The cancellation of classroom learning over Covid fears is imposing huge costs on children, their parents and society. In the long run, the dumbing down, psychic cost, and lack of socialization of a generation of kids may turn out to be deeply destructive for American society and impair out international competitiveness.

And it is all so unnecessary. As is well established, children very rarely get Covid, and teachers are safer than many, many other categories of workers (supermarket cashiers, for one of countless examples) who have worked through the epidemic as “essential” workers. Cheryl K. Chumley of the Washington Times writes:

According to 2011-2012 data from the National Center for Education Studies, the average age of teachers in the United States was 42. Roughly 15% were younger than 30 years old; 54% fell between 30 years old and 49 years old; nearly 12% were between the ages of 50 and 54; and almost 19% were age 55 or higher.

Child Trends, meanwhile, reported that in 2017-2018, only 17% of public school teachers in America were above the age of 55 years old; 12% were between 50 and 54 years old; 57% between 30 and 49 years old; and 14% younger than 30.
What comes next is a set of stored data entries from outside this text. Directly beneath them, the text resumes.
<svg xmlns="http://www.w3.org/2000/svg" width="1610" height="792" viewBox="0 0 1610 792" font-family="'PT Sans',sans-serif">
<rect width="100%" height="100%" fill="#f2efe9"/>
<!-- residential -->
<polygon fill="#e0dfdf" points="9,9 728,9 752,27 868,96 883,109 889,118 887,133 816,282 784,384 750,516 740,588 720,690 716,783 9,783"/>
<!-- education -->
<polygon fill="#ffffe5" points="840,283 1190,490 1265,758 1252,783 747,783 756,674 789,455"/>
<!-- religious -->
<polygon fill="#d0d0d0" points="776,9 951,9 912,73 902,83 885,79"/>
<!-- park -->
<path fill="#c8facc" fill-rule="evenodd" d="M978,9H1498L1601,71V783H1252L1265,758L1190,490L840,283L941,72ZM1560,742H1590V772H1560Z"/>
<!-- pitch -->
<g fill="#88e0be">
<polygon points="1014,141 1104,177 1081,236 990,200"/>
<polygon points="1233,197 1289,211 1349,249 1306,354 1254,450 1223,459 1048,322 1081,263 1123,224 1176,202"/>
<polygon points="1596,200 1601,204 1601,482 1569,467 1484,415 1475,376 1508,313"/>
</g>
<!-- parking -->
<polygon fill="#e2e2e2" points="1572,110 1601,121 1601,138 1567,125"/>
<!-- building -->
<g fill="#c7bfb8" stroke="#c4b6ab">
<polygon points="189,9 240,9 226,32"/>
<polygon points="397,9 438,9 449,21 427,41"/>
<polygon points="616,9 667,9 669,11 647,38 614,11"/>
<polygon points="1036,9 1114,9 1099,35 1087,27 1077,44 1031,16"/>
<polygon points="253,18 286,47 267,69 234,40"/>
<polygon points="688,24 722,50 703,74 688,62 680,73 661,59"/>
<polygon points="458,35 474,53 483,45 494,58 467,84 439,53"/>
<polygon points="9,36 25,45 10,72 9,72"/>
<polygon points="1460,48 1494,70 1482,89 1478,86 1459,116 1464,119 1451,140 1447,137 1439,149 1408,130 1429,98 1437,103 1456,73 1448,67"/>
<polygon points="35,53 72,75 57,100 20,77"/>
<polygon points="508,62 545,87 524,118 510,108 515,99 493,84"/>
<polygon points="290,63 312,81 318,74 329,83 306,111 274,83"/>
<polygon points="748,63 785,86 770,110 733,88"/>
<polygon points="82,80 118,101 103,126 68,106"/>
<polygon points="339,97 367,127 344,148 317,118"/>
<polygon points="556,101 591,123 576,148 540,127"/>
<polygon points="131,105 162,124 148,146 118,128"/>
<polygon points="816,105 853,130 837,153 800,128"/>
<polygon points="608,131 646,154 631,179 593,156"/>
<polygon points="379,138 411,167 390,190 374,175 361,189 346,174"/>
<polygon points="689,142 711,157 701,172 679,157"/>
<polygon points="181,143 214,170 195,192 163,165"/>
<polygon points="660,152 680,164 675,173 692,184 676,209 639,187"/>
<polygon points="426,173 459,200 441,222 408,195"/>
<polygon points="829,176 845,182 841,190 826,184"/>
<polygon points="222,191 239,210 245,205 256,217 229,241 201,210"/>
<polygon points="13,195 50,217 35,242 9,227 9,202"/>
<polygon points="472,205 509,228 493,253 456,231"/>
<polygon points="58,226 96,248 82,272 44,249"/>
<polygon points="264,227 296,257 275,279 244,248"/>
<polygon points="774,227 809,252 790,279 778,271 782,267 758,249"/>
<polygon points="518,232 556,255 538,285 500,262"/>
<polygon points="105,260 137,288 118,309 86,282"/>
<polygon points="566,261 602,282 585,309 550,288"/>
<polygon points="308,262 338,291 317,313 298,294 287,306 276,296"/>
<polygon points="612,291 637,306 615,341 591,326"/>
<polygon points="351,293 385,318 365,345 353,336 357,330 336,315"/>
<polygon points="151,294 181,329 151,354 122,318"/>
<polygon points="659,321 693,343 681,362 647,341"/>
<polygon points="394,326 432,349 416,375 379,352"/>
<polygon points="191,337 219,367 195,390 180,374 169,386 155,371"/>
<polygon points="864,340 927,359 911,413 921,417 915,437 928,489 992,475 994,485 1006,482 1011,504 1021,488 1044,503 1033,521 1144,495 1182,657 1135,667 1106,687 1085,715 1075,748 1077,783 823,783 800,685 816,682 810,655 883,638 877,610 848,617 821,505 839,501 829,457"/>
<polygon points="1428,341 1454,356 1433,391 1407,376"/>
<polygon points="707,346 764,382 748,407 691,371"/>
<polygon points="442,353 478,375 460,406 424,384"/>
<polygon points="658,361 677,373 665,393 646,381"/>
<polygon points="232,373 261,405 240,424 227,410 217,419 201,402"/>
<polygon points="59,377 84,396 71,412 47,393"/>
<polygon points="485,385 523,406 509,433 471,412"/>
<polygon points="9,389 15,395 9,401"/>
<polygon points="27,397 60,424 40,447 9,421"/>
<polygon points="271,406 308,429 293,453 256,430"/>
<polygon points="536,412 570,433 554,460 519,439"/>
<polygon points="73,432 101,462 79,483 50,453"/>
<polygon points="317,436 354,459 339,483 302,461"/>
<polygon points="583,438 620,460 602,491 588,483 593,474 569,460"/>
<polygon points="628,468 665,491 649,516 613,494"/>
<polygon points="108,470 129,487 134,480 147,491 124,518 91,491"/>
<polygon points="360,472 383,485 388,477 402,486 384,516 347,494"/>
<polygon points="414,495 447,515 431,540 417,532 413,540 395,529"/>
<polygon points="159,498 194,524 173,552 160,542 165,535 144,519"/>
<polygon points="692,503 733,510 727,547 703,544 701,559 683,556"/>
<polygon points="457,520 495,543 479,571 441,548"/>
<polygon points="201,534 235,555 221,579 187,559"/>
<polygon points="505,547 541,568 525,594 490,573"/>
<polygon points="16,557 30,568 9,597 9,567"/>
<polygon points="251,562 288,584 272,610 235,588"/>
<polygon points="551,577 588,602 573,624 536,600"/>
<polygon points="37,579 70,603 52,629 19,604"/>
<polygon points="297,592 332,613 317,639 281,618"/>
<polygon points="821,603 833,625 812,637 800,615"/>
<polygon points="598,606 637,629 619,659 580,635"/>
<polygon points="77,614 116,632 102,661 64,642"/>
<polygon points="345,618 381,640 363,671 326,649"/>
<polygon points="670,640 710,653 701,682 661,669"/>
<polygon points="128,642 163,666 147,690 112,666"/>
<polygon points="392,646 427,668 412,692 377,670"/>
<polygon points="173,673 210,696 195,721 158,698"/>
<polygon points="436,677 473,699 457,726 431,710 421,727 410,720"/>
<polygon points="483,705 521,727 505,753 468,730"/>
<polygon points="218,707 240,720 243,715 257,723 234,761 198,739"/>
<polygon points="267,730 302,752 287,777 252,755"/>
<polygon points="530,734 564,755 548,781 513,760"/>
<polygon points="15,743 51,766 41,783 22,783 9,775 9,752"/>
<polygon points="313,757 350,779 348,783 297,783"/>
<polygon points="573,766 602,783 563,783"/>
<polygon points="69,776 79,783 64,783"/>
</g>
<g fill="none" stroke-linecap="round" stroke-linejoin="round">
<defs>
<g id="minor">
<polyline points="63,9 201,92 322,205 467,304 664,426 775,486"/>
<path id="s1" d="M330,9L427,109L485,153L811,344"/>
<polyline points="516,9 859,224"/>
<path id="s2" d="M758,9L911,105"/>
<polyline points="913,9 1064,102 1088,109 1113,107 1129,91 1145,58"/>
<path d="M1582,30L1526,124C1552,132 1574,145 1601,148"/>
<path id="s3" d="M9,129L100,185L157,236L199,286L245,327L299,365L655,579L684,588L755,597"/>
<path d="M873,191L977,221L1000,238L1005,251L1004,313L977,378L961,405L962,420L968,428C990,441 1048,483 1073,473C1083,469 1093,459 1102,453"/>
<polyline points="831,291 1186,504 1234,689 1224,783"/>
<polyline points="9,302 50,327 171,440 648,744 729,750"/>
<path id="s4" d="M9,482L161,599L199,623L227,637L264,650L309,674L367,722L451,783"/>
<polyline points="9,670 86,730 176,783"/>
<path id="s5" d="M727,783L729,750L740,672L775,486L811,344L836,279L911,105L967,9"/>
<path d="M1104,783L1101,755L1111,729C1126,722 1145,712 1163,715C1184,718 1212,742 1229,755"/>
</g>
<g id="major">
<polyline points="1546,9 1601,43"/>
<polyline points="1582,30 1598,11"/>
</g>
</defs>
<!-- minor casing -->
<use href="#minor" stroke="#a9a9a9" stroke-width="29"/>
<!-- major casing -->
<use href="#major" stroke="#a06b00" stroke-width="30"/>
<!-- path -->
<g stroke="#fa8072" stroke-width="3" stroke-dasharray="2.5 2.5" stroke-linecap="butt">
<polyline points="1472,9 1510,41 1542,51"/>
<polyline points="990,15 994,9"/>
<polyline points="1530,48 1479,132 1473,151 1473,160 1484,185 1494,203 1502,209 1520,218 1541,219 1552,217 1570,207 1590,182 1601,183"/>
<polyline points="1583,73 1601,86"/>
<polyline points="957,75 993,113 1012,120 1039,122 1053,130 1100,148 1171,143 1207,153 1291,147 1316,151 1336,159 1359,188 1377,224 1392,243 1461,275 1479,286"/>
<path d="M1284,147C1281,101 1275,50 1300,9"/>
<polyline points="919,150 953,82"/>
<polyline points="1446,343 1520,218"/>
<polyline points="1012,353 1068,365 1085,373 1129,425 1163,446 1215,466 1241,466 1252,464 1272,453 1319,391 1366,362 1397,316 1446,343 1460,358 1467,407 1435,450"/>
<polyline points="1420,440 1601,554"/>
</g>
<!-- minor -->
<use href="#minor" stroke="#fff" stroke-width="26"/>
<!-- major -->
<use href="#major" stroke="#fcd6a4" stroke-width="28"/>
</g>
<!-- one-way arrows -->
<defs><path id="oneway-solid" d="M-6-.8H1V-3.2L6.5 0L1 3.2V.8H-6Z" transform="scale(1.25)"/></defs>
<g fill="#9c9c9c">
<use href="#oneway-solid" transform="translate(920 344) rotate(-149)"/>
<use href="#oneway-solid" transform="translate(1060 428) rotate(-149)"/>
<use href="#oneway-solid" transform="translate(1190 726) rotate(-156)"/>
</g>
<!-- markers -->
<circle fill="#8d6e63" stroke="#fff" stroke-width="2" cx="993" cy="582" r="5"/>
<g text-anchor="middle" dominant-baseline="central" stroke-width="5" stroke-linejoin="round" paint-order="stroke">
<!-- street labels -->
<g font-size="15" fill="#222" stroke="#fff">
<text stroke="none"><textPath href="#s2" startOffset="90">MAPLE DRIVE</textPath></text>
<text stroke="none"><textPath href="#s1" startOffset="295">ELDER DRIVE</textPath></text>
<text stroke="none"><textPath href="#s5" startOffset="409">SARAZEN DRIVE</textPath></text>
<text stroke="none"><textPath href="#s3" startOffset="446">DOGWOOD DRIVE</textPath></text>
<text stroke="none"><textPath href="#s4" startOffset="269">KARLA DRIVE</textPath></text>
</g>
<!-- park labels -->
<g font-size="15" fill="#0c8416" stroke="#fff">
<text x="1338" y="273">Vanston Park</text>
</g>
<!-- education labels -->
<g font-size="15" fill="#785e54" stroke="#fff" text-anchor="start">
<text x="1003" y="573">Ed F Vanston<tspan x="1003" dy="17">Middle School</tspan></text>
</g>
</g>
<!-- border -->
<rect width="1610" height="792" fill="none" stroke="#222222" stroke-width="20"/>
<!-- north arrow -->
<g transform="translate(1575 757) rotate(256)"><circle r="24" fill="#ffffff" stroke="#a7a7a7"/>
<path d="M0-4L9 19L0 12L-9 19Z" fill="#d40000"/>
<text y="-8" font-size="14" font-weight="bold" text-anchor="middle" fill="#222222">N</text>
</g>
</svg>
In other words: They’re not exactly fitting the profile of COVID-19’s most vulnerable. And suggesting otherwise — as this headline, “Nearly one third of U.S. teachers are at higher risk of severe illness from COVID-19 due to age,” as Child Trends wrote in April of 2020 — is hyperbolic.

The only reason teachers get by with staying home from school is because their unions are using the coronavirus to financial and political advantage. The unions are driven by far-left socialists who think nothing of putting kids in harm’s way — of stymying their educational growth, of shuttering their social maturity, of yanking their athletics and stopping their after-school programs and even turning blind eyes to those who are abused, hungry and harassed — the unions think nothing of harming youth this way if it advances their demands for more pay, more money, more cushy work benefits.

The situation in Chicago is worth watching closely. Democrat leaders like Lightfoot are caught between pressures from parents and the irrational demands of their single most important interest group. If teachers continue to shrug off their duries, they should be subject to discipline, including firing, though the idea of a Demcorat taking such aciton againsts a critical interest group is fanciful.